Émile Zola was the movement's theorist and practitioner. His 1880 essay "Le Roman expérimental" (The Experimental Novel) proposed that the novelist should operate like a scientist — constructing controlled experiments with characters in specific environments, observing what follows. The novel becomes a lab report on human nature.
Zola's Rougon-Macquart cycle (1871–1893) — twenty novels tracing a single family across five generations, demonstrating how hereditary "taint" (alcoholism, mental instability) plays out differently across the social spectrum. Germinal (1885) is his masterpiece: coal miners in conditions that reduce them to the forces of appetite and survival.
Stephen Crane, Maggie: A Girl of the Streets (1893) — a slum girl destroyed by her environment, the first American naturalist novel. Crane does not sentimentalize Maggie; he documents her.
Frank Norris, McTeague (1899) — a dentist whose animal nature gradually overwhelms his veneer of civilization. The novel is grimly Darwinian: human nature as a set of drives barely held in check by social convention.
Theodore Dreiser, Sister Carrie (1900) — a country girl who rises and falls in Chicago, driven by desire and circumstance rather than moral choice. Dreiser refuses the Victorian moral: Carrie is not punished for her transgressions because the universe is not moral in that way.

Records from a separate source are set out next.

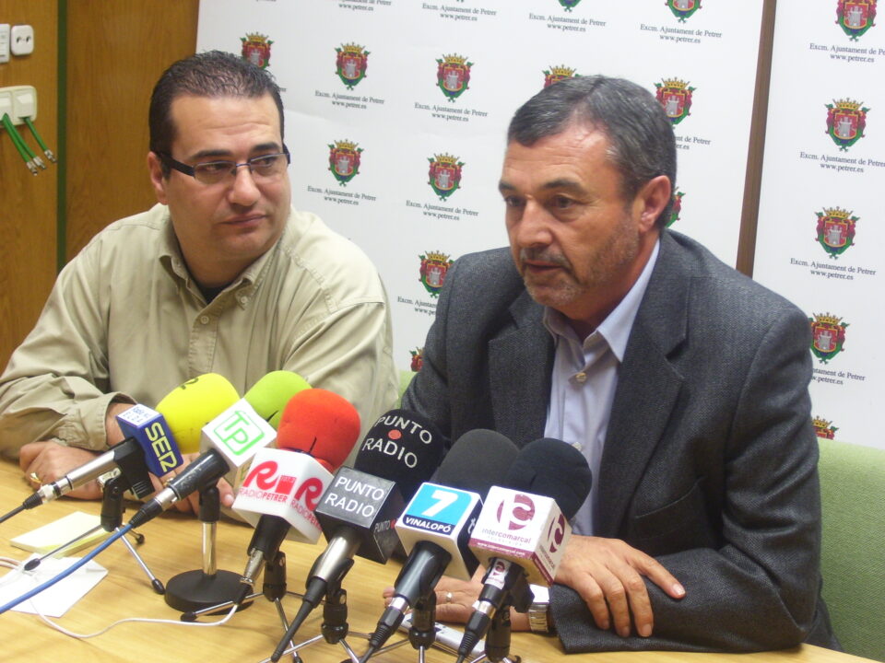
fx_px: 1790
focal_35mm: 70
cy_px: 332
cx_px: 442
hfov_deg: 27.8
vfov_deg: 21.0
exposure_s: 1/15
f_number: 4
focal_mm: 11.6
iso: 160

Both movements value accurate representation of social life, but they differ on agency. Realist characters — even in grim circumstances — typically retain some capacity for moral choice and its consequences. Naturalist characters are substantially determined. Middlemarch's characters choose; Germinal's characters are chosen for. Realism represents a world where character is destiny; naturalism represents a world where destiny is chemistry, heredity, and economic position.